Event-driven serverless ETL using AWS Lambda, Step Functions, EMR and Fargate

Siddharth Sharma
3 min readMar 6, 2019

--

In this crisp article, I will show you how to design an end-to-end serverless ETL application that is event-driven and orchestrated using managed services only.

Photo by Larisa Birta on Unsplash

TL;DR

  1. As soon a file is uploaded in an S3 bucket, an event is triggered to an SQS queue
  2. SQS queue is subscribed by a Lambda function
  3. Lambda function reads metadata for the given file and triggers a Step Function execution
  4. Step function orchestrates a series of Lambdas
  5. One Lambda triggers an EMR to process and load data in Dynamo using S3-Hive-Dynamo loader.
  6. Another Lambda triggers a Fargate task to load data in Redshift
Architecture
Step Functions State Machine

Excited to know more? Read on!

Let’s look at the benefits of each of the AWS services used in the above architecture. I won’t go into the details of the code, CI/CD and pricing as that would require a separate article for each of the components involved in the workflow.

» RECORD EXCERPTS:
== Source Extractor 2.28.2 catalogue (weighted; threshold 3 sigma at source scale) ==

--

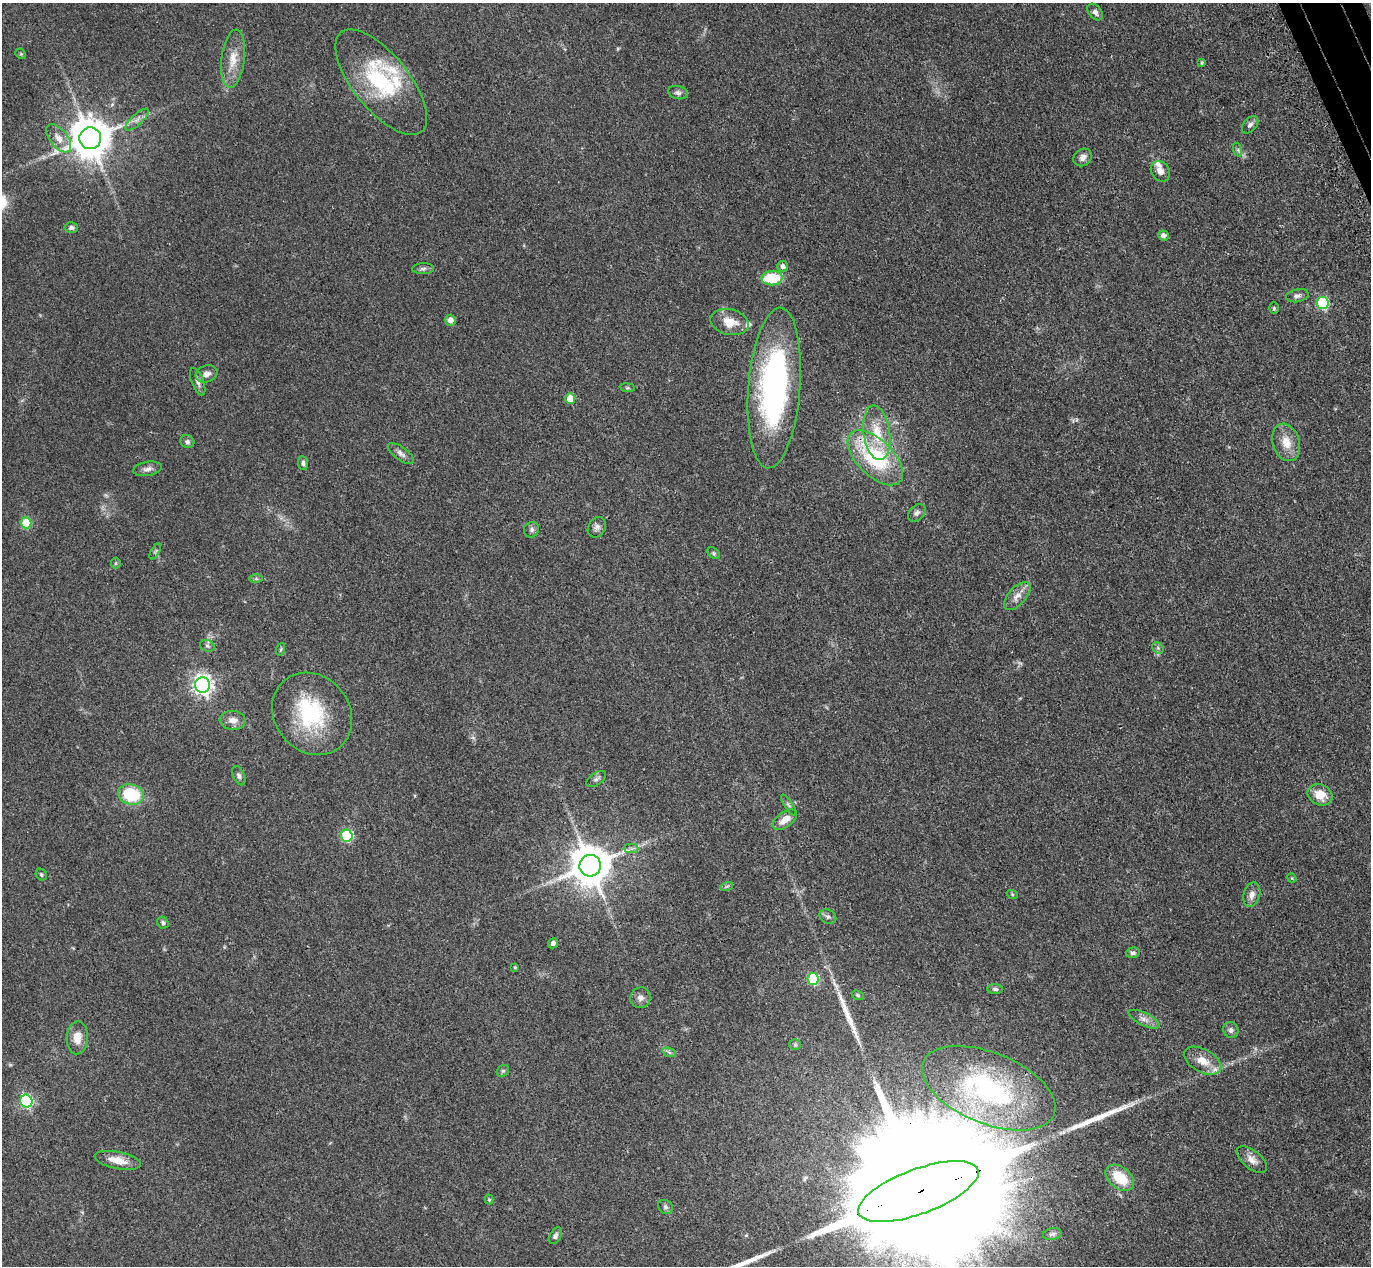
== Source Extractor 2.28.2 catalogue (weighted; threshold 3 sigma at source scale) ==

» JOB: Using the serverless ETL article, say whether each statement agrees with it, answering yes or no and quoting the words that decide it: (a) uploading a file to an S3 bucket sends an event to an SQS queue; (b) a Fargate task loads the data into DynamoDB; (c) the article covers the details of pricing. The lines on this page come from a different source than the article.

» TASK SOLUTION:
(a) Yes: "As soon a file is uploaded in an S3 bucket, an event is triggered to an SQS queue"
(b) No: "Another Lambda triggers a Fargate task to load data in Redshift"
(c) No: "I won’t go into the details of the code, CI/CD and pricing"